SIGNS OF THE TIMES
A Small Paper With Small Articles Because It's Just Plain Small
Volume 1, Number 28
Truth...
Number 2
Compiled By:
JD Hoeye
- A foot in the door is worth two on the desk.
- The best way to hear money jingle in your pocket is to shake a leg.
- People who do a good day's work seldom have to worry about a good night's sleep.
- Cheerfulness is contagious, but don't wait to catch it from others. Be a carrier!
- Ideas not put into practice are merely dreams.
- Nature gave us tow ends - one to sit on and the other to think with. Our success or failure depends on which we use the most.
- A farmer, plowing with one mule, kept crying out, "Giddyup, Gene; giddyup, Tyler; giddyup, Jim; giddyup, Lonnie; giddyup, Danny."
A man passing by asked him, "How many names does that mule have, anyway?"

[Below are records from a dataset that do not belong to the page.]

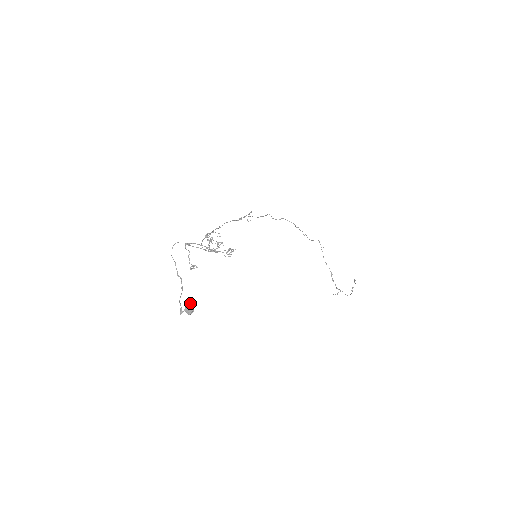
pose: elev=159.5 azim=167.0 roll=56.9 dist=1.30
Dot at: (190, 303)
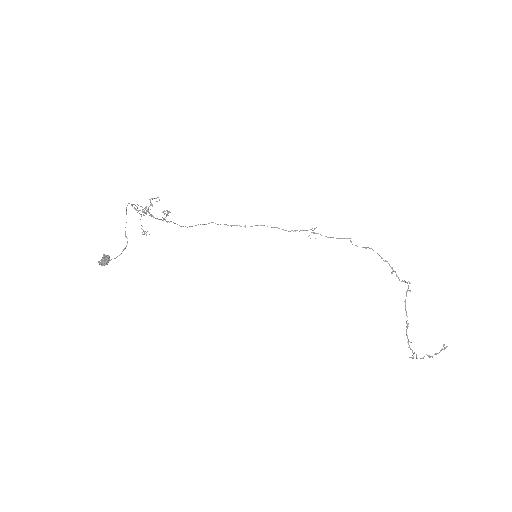
Dot at: (108, 255)
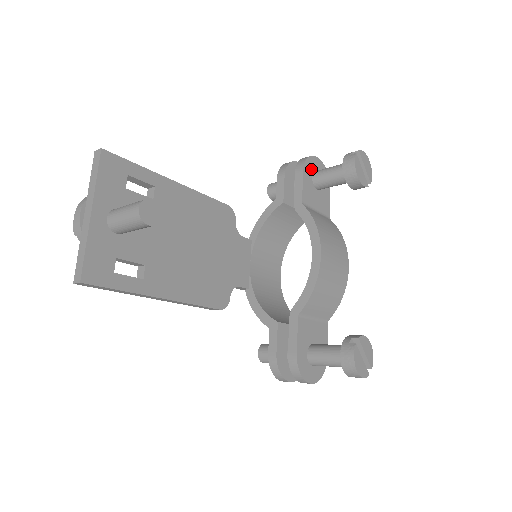
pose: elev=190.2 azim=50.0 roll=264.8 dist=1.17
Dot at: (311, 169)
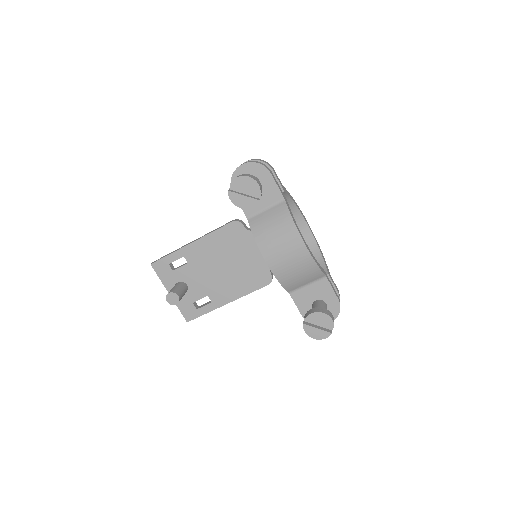
Dot at: occluded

"Only one," the farmer pointed out. "His name's Darrell, but he don't know his own strength. So, I put blinders on him, yell a lot of names, and he thinks a half-dozen other mules are helping him.

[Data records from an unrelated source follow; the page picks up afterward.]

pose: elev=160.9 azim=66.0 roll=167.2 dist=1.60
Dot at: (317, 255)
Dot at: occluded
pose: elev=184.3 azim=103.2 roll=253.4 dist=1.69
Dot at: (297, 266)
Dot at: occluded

- It used to be a fool and his money were soon parted. How it happens to everybody.
- Most of us get what we deserve, but only the successful will admit it.
- Some people are like fences; they run around a lot without getting anywhere.

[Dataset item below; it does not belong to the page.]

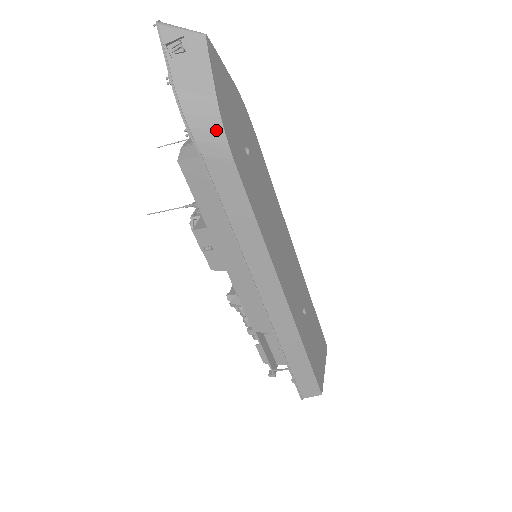
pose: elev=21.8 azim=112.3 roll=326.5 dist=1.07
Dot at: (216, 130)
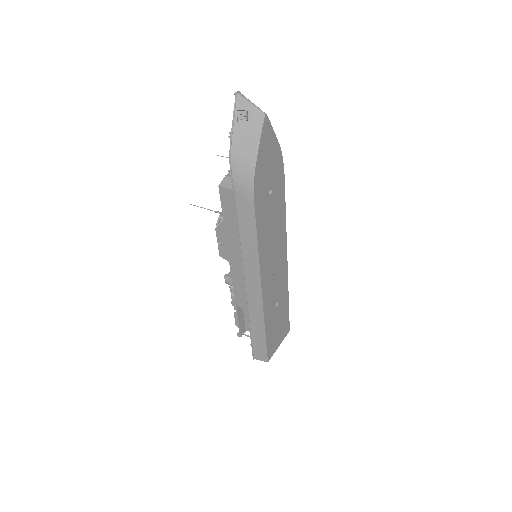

- Most people are willing to meet each other halfway; trouble is, most people are pretty poor judges of distance.
- The best way to be somebody is just to be yourself.
- The ambition of many dieters is to weighed and found wanting.
- You are never alone when accompanied by noble thoughts.
- Luck is nothing but good planning properly executed.
- The trouble with teaching a child the value of a dollar is that you have to do it almost every week.
- The only workout some people get is jumping to conclusions, running down their friends, side-stepping their responsibilities and pushing their luck.
- Good advice is no better than poor advice, unless you follow it.
- Today's might oak is just yesterdays nut that held its ground.
- People who are always walking on clouds leave too many things up in the air.
- The preacher came along and wrote on the signboard: "I pray for all."
The lawyer wrote: "I plead for all."
The doctor wrote: "I prescribe for all.
The plain citizen wrote: "* pay for
- A little girl watched her mother carefully measure out six glasses from a bottle of cola labeled, "One calorie per bottle."
The child peered for a long time at each glass and then said, "I wonder which one got the calorie."
- If you feel you have a score to settle, make it zero to zero and start over again.
- A state trooper stopped a woman doing 62 miles-per-hour in a 35 mile-per-hour zone. "I was just obeying the signs I saw that 62," she explain. The trooper informed her that was the highway mile marker.
"Gracious!" she exclaimed, "You should have seen me back there on Route 88!"
- How long a minute is depends on which side of the bathroom door you're on.
- Once uttered, words run faster than horses.
- Bad experiences are our greatest teachers.